# Task brief
In the data below, repeat every line from the one containing "25: (71, 147)" through the one containing "28: (132, 207)", including both of those lines. Leave out any picture markers.

# Material for this exercise

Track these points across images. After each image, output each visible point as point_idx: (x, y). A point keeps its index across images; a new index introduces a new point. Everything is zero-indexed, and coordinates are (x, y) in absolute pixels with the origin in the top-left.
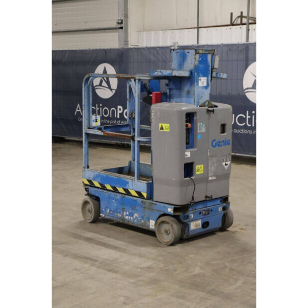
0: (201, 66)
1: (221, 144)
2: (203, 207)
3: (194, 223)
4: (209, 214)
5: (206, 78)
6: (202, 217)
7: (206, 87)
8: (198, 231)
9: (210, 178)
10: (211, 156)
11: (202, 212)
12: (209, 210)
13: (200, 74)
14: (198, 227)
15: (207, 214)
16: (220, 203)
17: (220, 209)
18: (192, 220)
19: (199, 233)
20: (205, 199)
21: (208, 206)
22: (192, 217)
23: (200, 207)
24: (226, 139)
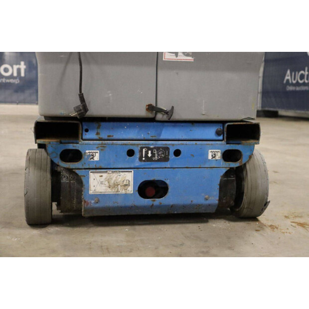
2: (142, 136)
3: (105, 175)
4: (166, 159)
6: (137, 163)
8: (120, 203)
11: (137, 150)
12: (166, 149)
14: (122, 191)
15: (159, 160)
16: (215, 137)
17: (215, 153)
18: (98, 168)
19: (125, 208)
20: (150, 115)
21: (162, 137)
22: (97, 158)
23: (132, 136)
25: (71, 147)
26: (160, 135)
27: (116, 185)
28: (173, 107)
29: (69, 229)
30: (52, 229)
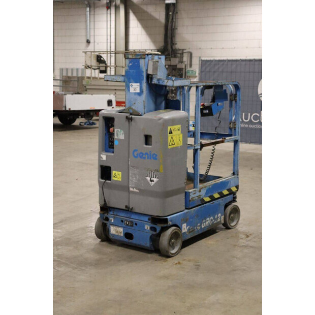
0: (131, 71)
1: (144, 156)
2: (126, 216)
3: (115, 228)
4: (132, 226)
5: (139, 84)
6: (124, 226)
7: (140, 94)
8: (119, 239)
9: (131, 189)
10: (132, 166)
11: (124, 220)
12: (132, 222)
13: (131, 80)
14: (120, 235)
15: (130, 226)
16: (148, 221)
17: (147, 227)
18: (113, 225)
20: (127, 209)
21: (131, 217)
22: (113, 221)
23: (123, 215)
24: (150, 152)
25: (106, 216)
27: (118, 232)
28: (132, 207)
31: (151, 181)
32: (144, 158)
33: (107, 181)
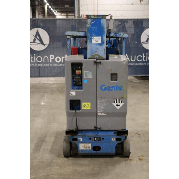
0: (93, 28)
1: (111, 89)
2: (93, 134)
3: (83, 145)
4: (100, 140)
5: (100, 37)
6: (92, 141)
7: (101, 45)
8: (88, 152)
9: (99, 114)
10: (100, 97)
11: (92, 138)
12: (100, 138)
13: (93, 34)
14: (88, 149)
15: (98, 141)
16: (114, 134)
17: (113, 139)
18: (81, 143)
19: (89, 153)
20: (95, 129)
21: (99, 134)
22: (81, 140)
23: (90, 134)
24: (117, 85)
25: (75, 137)
26: (98, 134)
27: (86, 147)
28: (101, 127)
29: (74, 159)
30: (70, 158)
31: (117, 105)
32: (111, 90)
33: (77, 111)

# Expected output
25: (71, 147)
26: (160, 135)
27: (116, 185)
28: (173, 107)
29: (69, 229)
30: (52, 229)
0: (131, 71)
1: (144, 156)
2: (126, 216)
3: (115, 228)
4: (132, 226)
5: (139, 84)
6: (124, 226)
7: (140, 94)
8: (119, 239)
9: (131, 189)
10: (132, 166)
11: (124, 220)
12: (132, 222)
13: (131, 80)
14: (120, 235)
15: (130, 226)
16: (148, 221)
17: (147, 227)
18: (113, 225)
20: (127, 209)
21: (131, 217)
22: (113, 221)
23: (123, 215)
24: (150, 152)
25: (106, 216)
27: (118, 232)
28: (132, 207)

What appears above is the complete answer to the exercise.